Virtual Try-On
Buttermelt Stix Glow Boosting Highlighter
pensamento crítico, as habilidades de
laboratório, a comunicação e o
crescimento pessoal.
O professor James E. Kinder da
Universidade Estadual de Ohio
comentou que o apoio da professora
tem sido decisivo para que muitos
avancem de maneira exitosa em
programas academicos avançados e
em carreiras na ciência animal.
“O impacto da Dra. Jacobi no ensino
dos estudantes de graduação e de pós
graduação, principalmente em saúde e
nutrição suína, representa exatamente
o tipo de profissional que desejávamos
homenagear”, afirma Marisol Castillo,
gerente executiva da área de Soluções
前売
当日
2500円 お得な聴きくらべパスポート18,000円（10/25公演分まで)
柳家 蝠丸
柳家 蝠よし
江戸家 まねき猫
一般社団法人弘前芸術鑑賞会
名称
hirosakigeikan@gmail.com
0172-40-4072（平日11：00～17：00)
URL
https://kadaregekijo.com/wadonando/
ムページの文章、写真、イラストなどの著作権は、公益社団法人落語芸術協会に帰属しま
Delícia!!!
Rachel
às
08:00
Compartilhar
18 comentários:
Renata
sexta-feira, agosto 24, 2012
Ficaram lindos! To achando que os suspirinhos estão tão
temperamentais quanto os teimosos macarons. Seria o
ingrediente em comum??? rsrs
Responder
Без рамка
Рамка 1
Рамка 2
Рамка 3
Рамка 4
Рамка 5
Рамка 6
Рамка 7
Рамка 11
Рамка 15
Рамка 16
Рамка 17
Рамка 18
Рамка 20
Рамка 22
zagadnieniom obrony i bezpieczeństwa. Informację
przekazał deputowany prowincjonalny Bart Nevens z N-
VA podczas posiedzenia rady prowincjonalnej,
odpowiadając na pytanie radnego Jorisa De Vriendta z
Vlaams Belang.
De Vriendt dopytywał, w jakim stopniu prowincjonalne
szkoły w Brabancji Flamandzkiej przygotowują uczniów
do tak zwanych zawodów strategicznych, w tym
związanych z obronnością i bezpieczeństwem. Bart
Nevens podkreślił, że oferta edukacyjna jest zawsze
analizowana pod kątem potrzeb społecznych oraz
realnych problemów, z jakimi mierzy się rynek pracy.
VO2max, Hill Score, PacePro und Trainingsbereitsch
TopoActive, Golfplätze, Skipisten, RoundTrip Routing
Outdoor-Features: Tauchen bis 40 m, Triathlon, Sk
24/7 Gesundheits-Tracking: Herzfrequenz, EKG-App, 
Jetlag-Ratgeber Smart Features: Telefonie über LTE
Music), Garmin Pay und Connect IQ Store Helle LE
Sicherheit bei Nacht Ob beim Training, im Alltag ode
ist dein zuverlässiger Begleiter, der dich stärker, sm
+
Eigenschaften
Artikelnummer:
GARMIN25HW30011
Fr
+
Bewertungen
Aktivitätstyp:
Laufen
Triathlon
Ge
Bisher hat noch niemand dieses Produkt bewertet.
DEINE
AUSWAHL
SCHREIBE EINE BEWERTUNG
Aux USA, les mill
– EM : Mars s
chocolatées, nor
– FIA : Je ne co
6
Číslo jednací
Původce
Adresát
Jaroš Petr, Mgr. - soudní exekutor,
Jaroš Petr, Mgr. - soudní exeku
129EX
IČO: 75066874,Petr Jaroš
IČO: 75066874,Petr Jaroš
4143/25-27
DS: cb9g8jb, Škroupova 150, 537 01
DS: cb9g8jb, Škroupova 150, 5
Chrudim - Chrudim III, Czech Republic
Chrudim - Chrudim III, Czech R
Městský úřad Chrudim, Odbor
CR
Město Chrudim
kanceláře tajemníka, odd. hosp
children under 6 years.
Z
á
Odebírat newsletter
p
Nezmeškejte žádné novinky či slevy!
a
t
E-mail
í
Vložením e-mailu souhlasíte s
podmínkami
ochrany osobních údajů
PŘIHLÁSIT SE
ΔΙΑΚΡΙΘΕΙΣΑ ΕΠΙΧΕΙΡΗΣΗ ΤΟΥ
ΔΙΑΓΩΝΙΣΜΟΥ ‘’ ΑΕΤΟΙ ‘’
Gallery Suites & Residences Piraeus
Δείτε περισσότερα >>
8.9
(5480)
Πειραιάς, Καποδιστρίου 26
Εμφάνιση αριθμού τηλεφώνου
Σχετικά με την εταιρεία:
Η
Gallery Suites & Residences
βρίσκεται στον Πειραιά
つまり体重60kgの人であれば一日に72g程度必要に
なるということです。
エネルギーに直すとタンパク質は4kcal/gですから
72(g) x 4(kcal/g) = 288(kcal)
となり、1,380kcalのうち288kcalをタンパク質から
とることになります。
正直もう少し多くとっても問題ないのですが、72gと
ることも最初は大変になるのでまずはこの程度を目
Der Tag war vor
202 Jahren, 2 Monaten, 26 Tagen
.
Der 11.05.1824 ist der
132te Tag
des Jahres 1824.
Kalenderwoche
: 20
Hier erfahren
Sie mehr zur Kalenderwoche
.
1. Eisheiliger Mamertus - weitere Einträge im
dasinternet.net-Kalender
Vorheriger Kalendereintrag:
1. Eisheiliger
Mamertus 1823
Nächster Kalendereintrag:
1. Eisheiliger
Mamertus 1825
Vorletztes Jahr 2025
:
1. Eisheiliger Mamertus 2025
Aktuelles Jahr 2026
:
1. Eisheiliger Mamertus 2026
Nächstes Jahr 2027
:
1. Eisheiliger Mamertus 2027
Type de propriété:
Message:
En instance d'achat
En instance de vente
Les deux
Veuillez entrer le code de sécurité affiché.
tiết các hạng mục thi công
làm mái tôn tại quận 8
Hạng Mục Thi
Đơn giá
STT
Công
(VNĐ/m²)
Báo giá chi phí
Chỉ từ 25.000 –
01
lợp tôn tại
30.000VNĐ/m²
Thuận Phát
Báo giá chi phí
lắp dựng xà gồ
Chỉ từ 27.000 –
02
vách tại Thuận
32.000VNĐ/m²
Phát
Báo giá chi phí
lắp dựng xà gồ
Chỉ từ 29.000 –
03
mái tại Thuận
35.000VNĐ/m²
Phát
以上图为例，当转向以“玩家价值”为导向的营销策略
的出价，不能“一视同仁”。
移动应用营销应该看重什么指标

▶ **What is required**
Please find each line in the records above that holds the word "Kalenderwoche", and copy it.

▶ **Task output**
Kalenderwoche
Sie mehr zur Kalenderwoche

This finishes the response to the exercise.